*Aim of the task:*
Write what comes next in the mailing-list thread on the user namespaces patch, picking up after its last line.

[PATCH 10/10] sysfs: user namespaces: add ns to user_struct

Fri May 2 15:21:34 PDT 2008

Quoting Eric W. Biederman (ebiederm at xmission.com):
> "Serge E. Hallyn" <serue at us.ibm.com> writes:
> 
> > Quoting Eric W. Biederman (ebiederm at xmission.com):
> >> "Serge E. Hallyn" <serue at us.ibm.com> writes:
> >> 
> >> >> > Index: linux-mm/include/linux/sched.h
> >> >> > ===================================================================
> >> >> > --- linux-mm.orig/include/linux/sched.h
> >> >> > +++ linux-mm/include/linux/sched.h
> >> >> > @@ -598,7 +598,7 @@ struct user_struct {
> >> >> >  
> >> >> >  	/* Hash table maintenance information */
> >> >> >  	struct hlist_node uidhash_node;
> >> >> > -	uid_t uid;
> >> >> > +	struct k_uid_t uid;
> >> >> 
> >> >> If we are going to go this direction my inclination
> >> >> is to include an array of a single element in user_struct.
> >> >> 
> >> >> Maybe that makes sense.  I just know we need to talk about
> >> >> how a user maps into different user namespaces.  As that
> >> >
> >> > My thought had been that a task belongs to several user_structs, but
> >> > each user_struct belongs to just one user namespace.  Maybe as you
> >> > suggest that's not the right way to go.
> >> >
> >> > But are you ok with just sticking a user_namespace * in here for now,
> >> > and making it clear that the user_struct-user_namespace relation is yet
> >> > to be defined?
> >> >
> >> > If not that's fine, we just won't be able to clone(CLONE_NEWUSER)
> >> > until we get the relationship straightened out.
> >> >
> >> >> is a real concept that really occurs in real filesystems
> >> >> like nfsv4 and p9fs, and having infrastructure that can
> >> >> deal with the concept (even if it doesn't support it yet) would be
> >> >> useful.
> >> >
> >> > I'll have to look at 9p, bc right now I don't know what you're talking
> >> > about.  Then I'll move to the containers list to discuss what the
> >> > user_struct should look like.
> >> 
> >> Ok.  The concept present in nfsv4 and 9p is that a user is represented
> >> by a username string instead by a numerical id.  nfsv4 when it encounters
> >> a username it doesn't have a cached mapping to a uid calls out to userspace to
> >> get that mapping.  9p does something similar although I believe less general.
> >> 
> >> The key point here is that we have clear precedent of a mapping from one user
> >> namespace to another in real world code.  In this case nfsv4 has one user
> >> namespace (string based) and the systems that mount it have a separate
> >> user namespace (uid based).

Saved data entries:
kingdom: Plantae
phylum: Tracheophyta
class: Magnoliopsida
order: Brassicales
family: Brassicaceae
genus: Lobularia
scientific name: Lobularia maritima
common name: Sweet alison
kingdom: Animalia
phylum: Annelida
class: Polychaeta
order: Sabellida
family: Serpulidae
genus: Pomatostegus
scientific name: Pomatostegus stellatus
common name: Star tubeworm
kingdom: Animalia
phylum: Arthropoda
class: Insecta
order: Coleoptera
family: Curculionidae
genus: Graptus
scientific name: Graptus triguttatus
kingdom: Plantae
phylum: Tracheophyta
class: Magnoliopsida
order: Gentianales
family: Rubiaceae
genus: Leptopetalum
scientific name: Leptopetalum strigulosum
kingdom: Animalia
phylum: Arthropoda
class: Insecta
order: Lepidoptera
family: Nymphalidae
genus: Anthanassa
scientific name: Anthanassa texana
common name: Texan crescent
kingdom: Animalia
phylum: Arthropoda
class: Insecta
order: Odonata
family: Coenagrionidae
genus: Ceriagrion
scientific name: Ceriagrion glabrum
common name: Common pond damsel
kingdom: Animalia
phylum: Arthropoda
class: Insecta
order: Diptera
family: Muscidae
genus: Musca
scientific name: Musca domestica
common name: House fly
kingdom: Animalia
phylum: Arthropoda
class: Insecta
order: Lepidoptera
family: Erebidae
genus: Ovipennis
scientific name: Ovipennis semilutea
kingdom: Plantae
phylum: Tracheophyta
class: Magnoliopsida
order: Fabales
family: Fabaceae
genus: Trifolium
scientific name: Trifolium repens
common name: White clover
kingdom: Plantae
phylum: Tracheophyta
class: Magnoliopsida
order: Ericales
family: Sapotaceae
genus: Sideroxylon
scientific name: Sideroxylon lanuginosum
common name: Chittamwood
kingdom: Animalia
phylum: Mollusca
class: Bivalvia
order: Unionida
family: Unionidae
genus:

*Result for this task:*
> >> 
> >> Once user namespaces are fleshed out I expect that same potential to
> >> exist.  That each user namespace can have a different uid mapping for
> >> the same username string on nfsv4.
> >> 
> >> >From uid we current map to a user struct.  At which point things get a
> >> little odd.  I think we could swing either way.  Either keeping kernel
> >> user namespaces completely disjoint or allowing them to be mapped to
> >> each other.
> >> 
> >> I certainly like the classic NFS case of mapping uid 0 to user nobody
> >> on a nonlocal filesystem (outside of the container in our case) so the
> >> don't accidentally do something that root only powers would otherwise
> >> allow.
> >> 
> >> In general I think managing mapping tables between user namespaces is
> >> a pain in the butt and something to be avoided if you have the option.
> >> I do see a small place for it though.
> >> 
> >> Eric
> >
> > No sense talking about how to relate uids+namespaces to user_structs to
> > task_structs without first laying out a few requirements.  Here is the
> > list I would start with.  I'm being optimistic here that we can one day
> > allow user namespaces to be unshared without privilege, and gearing the
> > requirements to that (in fact the requirements facilitate that):
> >
> > ===========================
> > Requirement:
> > ===========================
> > when uid 500 creates a new userns, then:
> >     1. uid 500 in parentns must be able to kill tasks in the container.
> >     2. uid 500 must be able to create, chown, change user_ns, delete
> >         files belonging to the container.
> >     3. tasks in a container should be able to get 'user nobody'
> >         access to files from outside the container (/usr ro-remount)
> >     4. uid 400 in the container created by uid 500 must not be able
> >         to read files belonging to uid 400 in the parent userns
> >     5. uid 400 in the container created by uid 500 must not be able
> >         to signal tasks by uid 400 in parent user_ns (*1)
> >     6. a privileged app in the container created by uid 500 must not
> >         get privilege over tasks outside the container (*1)
> >     7. a privileged app in the container created by uid 500 must not
> >         get privilege over files outside the container (*2)
> 
> Sounds like a reasonable set of requirements.
> >
> > *1: this should be mostly impossible if we have CLONE_NEWUSER|CLONE_NEWPID
> > *2: the feasability of this depends entirely on what we do to tag fs.
> >
> > Based on that I'd say that the fancier mapping of uids between
> > containers really isn't necessary, and if needed it can always
> > be emulated using i.e. nfsv4 to do the actual mapping of container
> > uids to usernames known by the network fs.
> >
> > But we also need to decide what we're willing to do for the regular
> > container filesystem.  That's where I keep getting stuck.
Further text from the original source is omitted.